I think I should prove that $f_n$ is a Cauchy sequence which would show that the series converges. So what I have so far is this:
We want to show that $\forall \varepsilon>0$ there exists an $N\in\mathbb{N}$ such that for $m,n\geqslant N$ we have $|{f_m-f_n}|<\varepsilon$. Also take $m>n$. 
Filling this in gives
$$|f_m-f_n|=|\frac{e^{-mx}}{m}-\frac{e^{-nx}}{n}|=\frac{e^{-nx}}{n}-\frac{e^{-mx}}{m}\leqslant\frac{e^{-nx}}{N}-\frac{e^{-mx}}{N}=\frac{e^{-nx}-e^{-mx}}{N}\leqslant\frac{1}{N}<\varepsilon$$
So we pick our $N$ to be $N>\frac{1}{\varepsilon}$. And then we have proven the convergence.
I am however not really sure if the step where I go from $n$ and $m$ in the denominator to $N$ is actually true.
Also, I've tried writing out this sequence to see what this limit might be, but I'm getting nowhere, really. So any tips on either proving the pointwise convergence and finding the limit is very much appreciated!
 A: Hint: for $|x|\lt1$,
$$
\log\left(\frac1{1-x}\right)=\sum_{k=1}^\infty\frac{x^k}{k}
$$
To show convergence, one could try comparing the series to a Geometric Series.
A: In order to show that the given series converges pointwise on $]0,+\infty[$, just fix $x$ in such interval and consider the series. The general term is
$$
\frac1{ne^{nx}}
$$
thus clearly converges; root test sounds good.

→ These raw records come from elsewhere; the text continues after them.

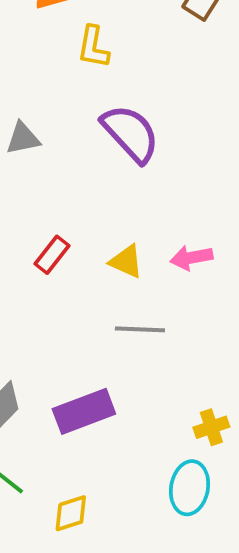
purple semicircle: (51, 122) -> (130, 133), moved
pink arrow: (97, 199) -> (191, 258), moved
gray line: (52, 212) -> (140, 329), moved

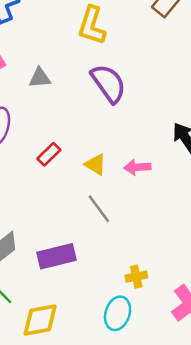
yellow L-shape: (93, 47) -> (92, 26), size x1.4
gray line: (140, 329) -> (99, 209), turned 44
yellow diamond: (71, 513) -> (40, 320), size x1.5

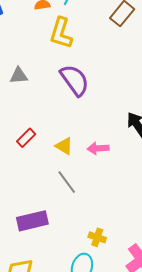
yellow cross: (136, 277) -> (97, 237), turned 30

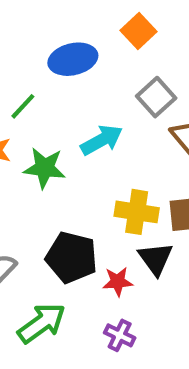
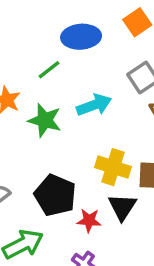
green line: (23, 106) -> (49, 70), moved

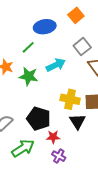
red star: (89, 220) -> (53, 137), moved

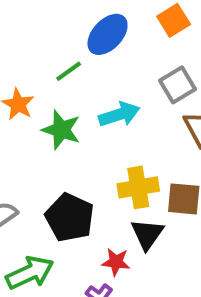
blue ellipse: (45, 27) -> (108, 34), turned -45
yellow cross: (70, 99) -> (138, 187), turned -30
red star: (53, 137) -> (116, 262), moved

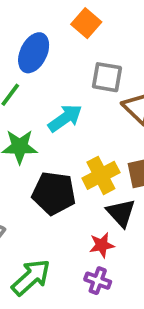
gray square: (178, 85) -> (107, 77), turned -32
black pentagon: (70, 217) -> (54, 193), moved

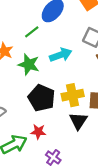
red star: (102, 245) -> (38, 132), moved

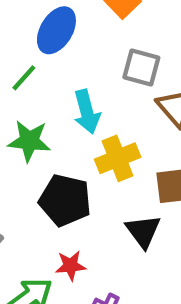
cyan arrow: (61, 55) -> (87, 112), turned 105
yellow cross: (73, 95) -> (118, 158), moved

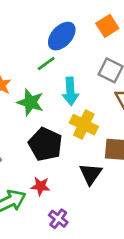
green line: (24, 78) -> (46, 64), moved
yellow cross: (118, 158) -> (84, 125), turned 36

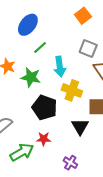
blue ellipse: (62, 36) -> (28, 25), moved
purple cross: (58, 219) -> (70, 163), moved

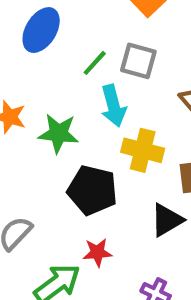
green line: (40, 48) -> (95, 63), moved
gray square: (88, 49) -> (138, 61), moved
black triangle: (80, 127) -> (167, 220), turned 36

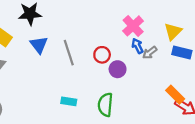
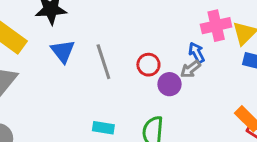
pink cross: (133, 26) -> (216, 26), moved, turned 30
gray arrow: (150, 53) -> (191, 69), moved

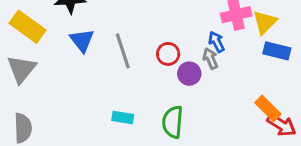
gray arrow: (191, 69) -> (210, 58), turned 105

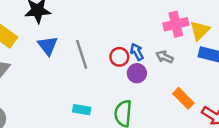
blue arrow: (216, 42) -> (137, 52), moved
gray arrow: (210, 58) -> (165, 57), moved, turned -42
orange rectangle: (268, 108) -> (183, 98), moved

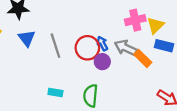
red circle: (119, 57) -> (87, 48), size x1.5
gray arrow: (165, 57) -> (126, 48), size x1.5
orange rectangle: (183, 98) -> (143, 58), moved

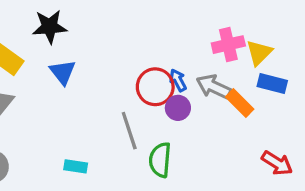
gray line: (55, 46) -> (129, 131), moved
cyan rectangle: (55, 93) -> (76, 166), moved

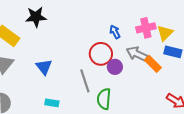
blue triangle: (63, 72) -> (44, 67), moved
blue arrow: (178, 80) -> (115, 32), moved

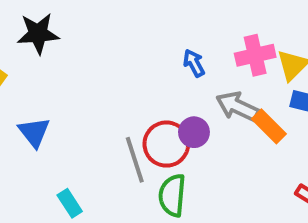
red circle: (101, 54) -> (166, 144), moved
blue triangle: (44, 67) -> (34, 132), moved
cyan rectangle: (52, 103) -> (70, 203), turned 48

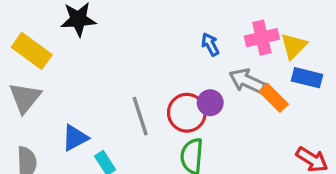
blue triangle: (34, 132) -> (75, 138), moved, turned 40
gray line: (135, 160) -> (140, 116), moved

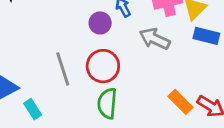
orange rectangle: (274, 98) -> (180, 102), moved
purple circle: (210, 103) -> (100, 23), moved

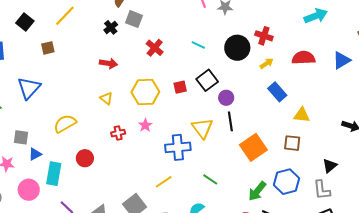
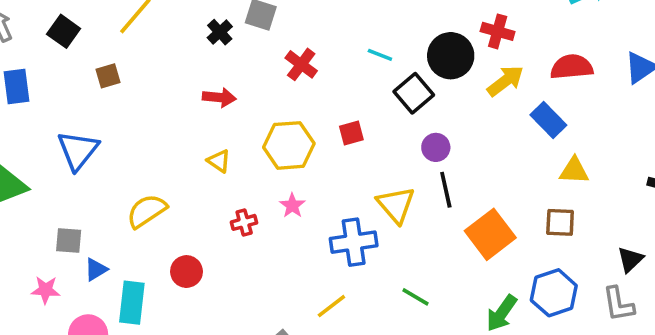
yellow arrow: (267, 63) -> (505, 81), size x1.5
black square: (207, 80) -> (414, 93), moved
blue rectangle: (277, 92) -> (548, 120), moved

Let's now find the sum. Observe that
$$
\left(-\frac{e^{-nx}}{n}\right)'=e^{-nx}
$$
then
$$
\sum_{n=1}^{+\infty}e^{-nx}=\frac{e^{-x}}{1-e^{-x}}
$$
but since
$$
\sum_{n=1}^{+\infty}e^{-nx}
=\sum_{n=1}^{+\infty}\left(-\frac{e^{-nx}}{n}\right)'
=-\left(\sum_{n=1}^{+\infty}\frac{e^{-nx}}{n}\right)'
$$
we get that
$$
\sum_{n=1}^{+\infty}\frac{e^{-nx}}{n}
=-\int\frac{e^{-t}}{1-e^{-t}}\,dt
=-\log(1-e^{-x})+C
$$
passing to the limit $x\to+\infty$ both series and $\log$ vanish, thus $C=0$.
The only fact to check is this last passage of the limit for $x\to+\infty$ under the sum; but this is allowed because, for any fixed $M>0$, the series above is uniformly convergent in $[M,+\infty[$.